TO DO:
Write the listing out again, all of it, word for word.
• • •
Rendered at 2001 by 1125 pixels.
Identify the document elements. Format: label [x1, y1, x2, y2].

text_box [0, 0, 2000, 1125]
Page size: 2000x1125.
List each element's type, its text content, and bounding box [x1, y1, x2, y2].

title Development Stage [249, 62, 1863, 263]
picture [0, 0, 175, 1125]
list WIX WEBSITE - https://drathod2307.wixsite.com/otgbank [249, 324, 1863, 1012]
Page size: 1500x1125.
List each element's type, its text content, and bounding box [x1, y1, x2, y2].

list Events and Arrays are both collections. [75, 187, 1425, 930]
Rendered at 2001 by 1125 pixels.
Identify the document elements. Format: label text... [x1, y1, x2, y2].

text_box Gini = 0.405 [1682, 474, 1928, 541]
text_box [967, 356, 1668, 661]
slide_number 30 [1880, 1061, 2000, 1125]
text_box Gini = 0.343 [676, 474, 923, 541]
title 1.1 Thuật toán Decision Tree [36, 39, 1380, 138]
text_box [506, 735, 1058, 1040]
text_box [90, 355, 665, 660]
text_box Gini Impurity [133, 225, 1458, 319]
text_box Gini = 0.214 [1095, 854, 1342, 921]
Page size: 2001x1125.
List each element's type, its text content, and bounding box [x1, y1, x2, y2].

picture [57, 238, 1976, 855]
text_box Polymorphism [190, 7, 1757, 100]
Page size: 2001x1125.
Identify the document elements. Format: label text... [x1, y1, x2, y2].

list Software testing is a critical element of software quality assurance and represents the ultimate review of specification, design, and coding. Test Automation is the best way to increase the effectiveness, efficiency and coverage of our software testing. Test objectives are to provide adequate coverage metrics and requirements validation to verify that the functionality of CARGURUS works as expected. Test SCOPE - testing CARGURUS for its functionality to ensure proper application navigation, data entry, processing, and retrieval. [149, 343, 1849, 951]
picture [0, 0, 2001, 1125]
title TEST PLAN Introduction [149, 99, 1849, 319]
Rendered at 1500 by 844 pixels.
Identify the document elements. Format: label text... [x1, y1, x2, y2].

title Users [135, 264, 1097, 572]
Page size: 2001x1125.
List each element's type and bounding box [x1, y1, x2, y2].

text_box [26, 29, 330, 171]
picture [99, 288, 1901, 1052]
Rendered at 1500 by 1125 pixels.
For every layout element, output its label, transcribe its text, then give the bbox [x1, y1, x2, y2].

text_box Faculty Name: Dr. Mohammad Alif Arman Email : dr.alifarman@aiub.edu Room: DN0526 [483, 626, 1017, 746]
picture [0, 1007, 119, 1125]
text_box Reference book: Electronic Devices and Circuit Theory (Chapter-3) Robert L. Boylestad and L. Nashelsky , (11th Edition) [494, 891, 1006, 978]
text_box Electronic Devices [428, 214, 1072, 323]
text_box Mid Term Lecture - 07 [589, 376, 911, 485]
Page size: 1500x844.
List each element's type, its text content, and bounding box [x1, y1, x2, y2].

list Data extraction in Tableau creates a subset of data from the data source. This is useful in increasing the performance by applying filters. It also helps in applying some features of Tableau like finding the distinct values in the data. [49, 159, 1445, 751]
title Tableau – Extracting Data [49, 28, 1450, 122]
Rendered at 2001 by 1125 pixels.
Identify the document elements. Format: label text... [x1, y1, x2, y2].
• • •
SOLUTION TO THIS EXERCISE:
Rendered at 2001 by 1125 pixels.
Identify the document elements. Format: label [x1, y1, x2, y2].

text_box [0, 0, 2000, 1125]
Page size: 2000x1125.
List each element's type, its text content, and bounding box [x1, y1, x2, y2].

title Development Stage [249, 62, 1863, 263]
picture [0, 0, 175, 1125]
list WIX WEBSITE - https://drathod2307.wixsite.com/otgbank [249, 324, 1863, 1012]
Page size: 1500x1125.
List each element's type, its text content, and bounding box [x1, y1, x2, y2].

list Events and Arrays are both collections. [75, 187, 1425, 930]
Rendered at 2001 by 1125 pixels.
Identify the document elements. Format: label text... [x1, y1, x2, y2].

text_box Gini = 0.405 [1682, 474, 1928, 541]
text_box [967, 356, 1668, 661]
slide_number 30 [1880, 1061, 2000, 1125]
text_box Gini = 0.343 [676, 474, 923, 541]
title 1.1 Thuật toán Decision Tree [36, 39, 1380, 138]
text_box [506, 735, 1058, 1040]
text_box [90, 355, 665, 660]
text_box Gini Impurity [133, 225, 1458, 319]
text_box Gini = 0.214 [1095, 854, 1342, 921]
Page size: 2001x1125.
List each element's type, its text content, and bounding box [x1, y1, x2, y2].

picture [57, 238, 1976, 855]
text_box Polymorphism [190, 7, 1757, 100]
Page size: 2001x1125.
Identify the document elements. Format: label text... [x1, y1, x2, y2].

list Software testing is a critical element of software quality assurance and represents the ultimate review of specification, design, and coding. Test Automation is the best way to increase the effectiveness, efficiency and coverage of our software testing. Test objectives are to provide adequate coverage metrics and requirements validation to verify that the functionality of CARGURUS works as expected. Test SCOPE - testing CARGURUS for its functionality to ensure proper application navigation, data entry, processing, and retrieval. [149, 343, 1849, 951]
picture [0, 0, 2001, 1125]
title TEST PLAN Introduction [149, 99, 1849, 319]
Rendered at 1500 by 844 pixels.
Identify the document elements. Format: label text... [x1, y1, x2, y2].

title Users [135, 264, 1097, 572]
Page size: 2001x1125.
List each element's type and bounding box [x1, y1, x2, y2].

text_box [26, 29, 330, 171]
picture [99, 288, 1901, 1052]
Rendered at 1500 by 1125 pixels.
For every layout element, output its label, transcribe its text, then give the bbox [x1, y1, x2, y2].

text_box Faculty Name: Dr. Mohammad Alif Arman Email : dr.alifarman@aiub.edu Room: DN0526 [483, 626, 1017, 746]
picture [0, 1007, 119, 1125]
text_box Reference book: Electronic Devices and Circuit Theory (Chapter-3) Robert L. Boylestad and L. Nashelsky , (11th Edition) [494, 891, 1006, 978]
text_box Electronic Devices [428, 214, 1072, 323]
text_box Mid Term Lecture - 07 [589, 376, 911, 485]
Page size: 1500x844.
List each element's type, its text content, and bounding box [x1, y1, x2, y2].

list Data extraction in Tableau creates a subset of data from the data source. This is useful in increasing the performance by applying filters. It also helps in applying some features of Tableau like finding the distinct values in the data. [49, 159, 1445, 751]
title Tableau – Extracting Data [49, 28, 1450, 122]
Rendered at 2001 by 1125 pixels.
Identify the document elements. Format: label text... [x1, y1, x2, y2].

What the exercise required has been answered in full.